*Exercice proposé 1:* Transcrivez intégralement la critique de film ci-dessous, sans en modifier un seul caractère.
==============================
Et puis vient un soir de flemme, vaguement oisif, " Si on se matait
un film? ", "Ouais OK, qu'est-ce qu'on a ?", "Rien... ah si : y'a ça
là, parait que c'est bien." Et nous voilà partis à suivre la
douloureuse descente aux enfers de Myrtle (jouée par Gena Rowlands),
une actrice de théâtre adulée qui perd complètement pied après qu'une
de ses fans - une parfaite inconnue, très jeune - se fasse écraser sous
ses yeux. Elle répéte une nouvelle pièce où elle doit jouer un
personnage de femme vieillissante, et ce tragique accident dont elle
est témoin déclenche un très profond mal-être.
Et là c'est la grosse claque ! Moins pendant le film qu'après
d'ailleurs. Il y a des films que l'on regarde en se disant "Rhoo qu'est
ce que c'est bien" et puis on les oublie huit jours plus tard. Ce film
là, comme d'autres de Cassavetes (Femme sous influence, Husbands), on
le regarde sans savoir qu'en penser. Et c'est très caractéristique du
cinéma de Cassavetes. A aucun moment, dans aucune scène, on ne peut se
dire "je suis en train de regarder un film qui parle de tel truc ",
"les thèmes du film sont ça, ça et ça", ou, comme on l'apprend dans les
classes de français " L'auteur a voulu dire que ... " Que quoi ? Qu'est
ce qu'il a voulu dire l'auteur ? Rien, il n'a rien voulu dire l'auteur,
il a voulu montrer, il a voulu donner à voir, donner à éprouver, à
sentir. L'auteur n'est pas un de ces abominables tâcherons
hollywoodiens qui confectionnent des films accompagnés d'un pool de
scénaristes incapables d'unir leur créativité autrement que sous le
régime de la synthèse soustractive et du consensus tiède, ni un de ces
médiocre chef-de-projet-de-l'industrie-cinématographique qui ne se
lance qu'après avoir consulté les plus récentes enquêtes statistiques
sur les attentes du public et le dernier jeu complet et mis à jour de
fiches techniques de tâcheron hollywoodien de base, " Fiche n°733 :
Comment filmer une scène d'amour dans un film autorisé aux plus de
douze ans ?", "Fiche n° 844 : Savoir remanier son scénario pour mieux
atteindre ses objectifs de vente. ", "Fiche n° 1023 : La représentation
de la vieillesse est elle nuisible en terme de rentabilité ?"
==============================
*Exercice proposé 2:* Extrayez de la liste ci-dessous les lignes allant de son début jusqu'à la ligne contenant « family: Sylviidae », celle-ci comprise. Reproduisez-les à l'identique.
==============================
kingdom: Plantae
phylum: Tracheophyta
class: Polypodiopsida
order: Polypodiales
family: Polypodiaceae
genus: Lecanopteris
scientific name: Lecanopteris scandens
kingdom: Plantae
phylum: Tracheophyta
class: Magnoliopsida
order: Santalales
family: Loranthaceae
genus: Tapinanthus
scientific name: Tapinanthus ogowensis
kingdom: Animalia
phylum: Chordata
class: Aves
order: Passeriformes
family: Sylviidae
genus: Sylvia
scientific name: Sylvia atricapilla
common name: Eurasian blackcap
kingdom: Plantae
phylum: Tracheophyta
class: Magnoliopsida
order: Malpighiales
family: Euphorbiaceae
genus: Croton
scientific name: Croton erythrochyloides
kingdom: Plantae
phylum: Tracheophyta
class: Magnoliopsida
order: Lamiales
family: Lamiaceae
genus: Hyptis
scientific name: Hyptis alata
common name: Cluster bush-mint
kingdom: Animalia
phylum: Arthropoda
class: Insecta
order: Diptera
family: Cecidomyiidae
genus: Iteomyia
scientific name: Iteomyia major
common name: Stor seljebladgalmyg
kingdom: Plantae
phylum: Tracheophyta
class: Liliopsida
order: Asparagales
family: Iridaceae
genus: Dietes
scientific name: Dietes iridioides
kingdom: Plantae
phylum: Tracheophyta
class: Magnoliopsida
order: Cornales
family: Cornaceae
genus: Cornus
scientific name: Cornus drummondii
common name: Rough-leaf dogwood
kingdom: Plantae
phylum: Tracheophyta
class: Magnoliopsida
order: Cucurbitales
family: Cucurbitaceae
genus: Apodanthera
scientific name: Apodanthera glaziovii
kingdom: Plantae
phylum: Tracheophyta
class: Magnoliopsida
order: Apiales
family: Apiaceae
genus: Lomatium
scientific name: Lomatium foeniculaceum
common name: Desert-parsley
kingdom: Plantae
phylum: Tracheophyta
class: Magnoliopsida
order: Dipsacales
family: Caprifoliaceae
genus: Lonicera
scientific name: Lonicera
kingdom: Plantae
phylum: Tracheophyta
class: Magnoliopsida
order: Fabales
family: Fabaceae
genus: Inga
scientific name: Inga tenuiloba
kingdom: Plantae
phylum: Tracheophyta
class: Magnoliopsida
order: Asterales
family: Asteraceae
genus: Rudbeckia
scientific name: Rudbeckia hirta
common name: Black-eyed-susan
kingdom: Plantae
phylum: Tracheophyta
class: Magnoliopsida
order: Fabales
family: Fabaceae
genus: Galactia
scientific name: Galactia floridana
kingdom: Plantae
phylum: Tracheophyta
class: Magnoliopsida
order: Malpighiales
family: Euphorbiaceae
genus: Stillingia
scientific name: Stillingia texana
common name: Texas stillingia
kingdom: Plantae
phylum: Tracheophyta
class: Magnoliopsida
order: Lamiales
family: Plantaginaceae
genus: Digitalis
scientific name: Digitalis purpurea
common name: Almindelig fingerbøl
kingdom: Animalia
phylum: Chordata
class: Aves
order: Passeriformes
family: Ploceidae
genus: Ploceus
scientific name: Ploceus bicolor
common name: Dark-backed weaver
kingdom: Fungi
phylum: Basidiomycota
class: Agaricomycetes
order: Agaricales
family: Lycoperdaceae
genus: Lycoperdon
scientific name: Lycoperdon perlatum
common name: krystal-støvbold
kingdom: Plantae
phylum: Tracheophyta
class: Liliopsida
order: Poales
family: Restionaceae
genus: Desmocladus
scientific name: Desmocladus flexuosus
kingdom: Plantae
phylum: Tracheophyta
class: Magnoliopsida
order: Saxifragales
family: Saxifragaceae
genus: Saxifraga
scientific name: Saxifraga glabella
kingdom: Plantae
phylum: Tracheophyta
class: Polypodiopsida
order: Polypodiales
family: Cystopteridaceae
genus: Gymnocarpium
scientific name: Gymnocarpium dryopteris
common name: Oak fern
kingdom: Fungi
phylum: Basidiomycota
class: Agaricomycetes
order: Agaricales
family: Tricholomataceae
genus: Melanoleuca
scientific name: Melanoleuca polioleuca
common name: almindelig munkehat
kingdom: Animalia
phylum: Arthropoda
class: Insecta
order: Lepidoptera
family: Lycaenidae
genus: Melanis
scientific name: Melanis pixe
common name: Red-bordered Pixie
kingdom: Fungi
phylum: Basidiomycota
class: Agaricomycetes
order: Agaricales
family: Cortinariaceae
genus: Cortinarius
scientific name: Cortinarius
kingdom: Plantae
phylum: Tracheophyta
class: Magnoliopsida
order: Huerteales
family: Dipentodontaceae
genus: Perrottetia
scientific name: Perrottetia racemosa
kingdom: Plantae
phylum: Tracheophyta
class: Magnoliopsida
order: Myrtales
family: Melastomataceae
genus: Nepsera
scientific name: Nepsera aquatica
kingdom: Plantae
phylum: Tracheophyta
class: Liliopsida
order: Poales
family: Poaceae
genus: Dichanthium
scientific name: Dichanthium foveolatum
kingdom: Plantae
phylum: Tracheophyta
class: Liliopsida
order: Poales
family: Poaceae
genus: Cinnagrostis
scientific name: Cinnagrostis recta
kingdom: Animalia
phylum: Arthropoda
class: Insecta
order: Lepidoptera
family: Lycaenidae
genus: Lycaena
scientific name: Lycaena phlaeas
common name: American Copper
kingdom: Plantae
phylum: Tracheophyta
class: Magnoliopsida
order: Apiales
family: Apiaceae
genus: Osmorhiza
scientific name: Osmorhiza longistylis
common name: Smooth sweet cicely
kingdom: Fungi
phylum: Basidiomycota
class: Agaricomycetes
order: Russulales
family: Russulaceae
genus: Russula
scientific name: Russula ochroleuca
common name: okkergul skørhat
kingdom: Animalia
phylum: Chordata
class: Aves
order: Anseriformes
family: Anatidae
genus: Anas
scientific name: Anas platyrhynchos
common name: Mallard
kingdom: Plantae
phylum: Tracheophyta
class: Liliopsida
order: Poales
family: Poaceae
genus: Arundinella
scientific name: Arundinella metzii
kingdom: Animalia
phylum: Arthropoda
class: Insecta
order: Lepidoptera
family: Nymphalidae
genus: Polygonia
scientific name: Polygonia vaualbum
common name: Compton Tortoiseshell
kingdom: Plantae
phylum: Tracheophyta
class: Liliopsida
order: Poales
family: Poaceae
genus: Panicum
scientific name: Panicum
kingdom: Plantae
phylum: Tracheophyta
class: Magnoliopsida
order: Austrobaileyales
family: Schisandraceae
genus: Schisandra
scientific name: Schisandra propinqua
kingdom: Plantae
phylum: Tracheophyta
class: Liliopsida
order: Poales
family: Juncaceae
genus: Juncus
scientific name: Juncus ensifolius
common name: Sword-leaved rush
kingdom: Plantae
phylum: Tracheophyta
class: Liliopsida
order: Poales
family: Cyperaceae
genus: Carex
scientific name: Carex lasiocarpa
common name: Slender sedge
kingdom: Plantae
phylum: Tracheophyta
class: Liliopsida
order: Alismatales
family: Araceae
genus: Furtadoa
==============================
*Réponse attendue 1:*
Et puis vient un soir de flemme, vaguement oisif, " Si on se matait
un film? ", "Ouais OK, qu'est-ce qu'on a ?", "Rien... ah si : y'a ça
là, parait que c'est bien." Et nous voilà partis à suivre la
douloureuse descente aux enfers de Myrtle (jouée par Gena Rowlands),
une actrice de théâtre adulée qui perd complètement pied après qu'une
de ses fans - une parfaite inconnue, très jeune - se fasse écraser sous
ses yeux. Elle répéte une nouvelle pièce où elle doit jouer un
personnage de femme vieillissante, et ce tragique accident dont elle
est témoin déclenche un très profond mal-être.
Et là c'est la grosse claque ! Moins pendant le film qu'après
d'ailleurs. Il y a des films que l'on regarde en se disant "Rhoo qu'est
ce que c'est bien" et puis on les oublie huit jours plus tard. Ce film
là, comme d'autres de Cassavetes (Femme sous influence, Husbands), on
le regarde sans savoir qu'en penser. Et c'est très caractéristique du
cinéma de Cassavetes. A aucun moment, dans aucune scène, on ne peut se
dire "je suis en train de regarder un film qui parle de tel truc ",
"les thèmes du film sont ça, ça et ça", ou, comme on l'apprend dans les
classes de français " L'auteur a voulu dire que ... " Que quoi ? Qu'est
ce qu'il a voulu dire l'auteur ? Rien, il n'a rien voulu dire l'auteur,
il a voulu montrer, il a voulu donner à voir, donner à éprouver, à
sentir. L'auteur n'est pas un de ces abominables tâcherons
hollywoodiens qui confectionnent des films accompagnés d'un pool de
scénaristes incapables d'unir leur créativité autrement que sous le
régime de la synthèse soustractive et du consensus tiède, ni un de ces
médiocre chef-de-projet-de-l'industrie-cinématographique qui ne se
lance qu'après avoir consulté les plus récentes enquêtes statistiques
sur les attentes du public et le dernier jeu complet et mis à jour de
fiches techniques de tâcheron hollywoodien de base, " Fiche n°733 :
Comment filmer une scène d'amour dans un film autorisé aux plus de
douze ans ?", "Fiche n° 844 : Savoir remanier son scénario pour mieux
atteindre ses objectifs de vente. ", "Fiche n° 1023 : La représentation
de la vieillesse est elle nuisible en terme de rentabilité ?"

*Réponse attendue 2:*
kingdom: Plantae
phylum: Tracheophyta
class: Polypodiopsida
order: Polypodiales
family: Polypodiaceae
genus: Lecanopteris
scientific name: Lecanopteris scandens
kingdom: Plantae
phylum: Tracheophyta
class: Magnoliopsida
order: Santalales
family: Loranthaceae
genus: Tapinanthus
scientific name: Tapinanthus ogowensis
kingdom: Animalia
phylum: Chordata
class: Aves
order: Passeriformes
family: Sylviidae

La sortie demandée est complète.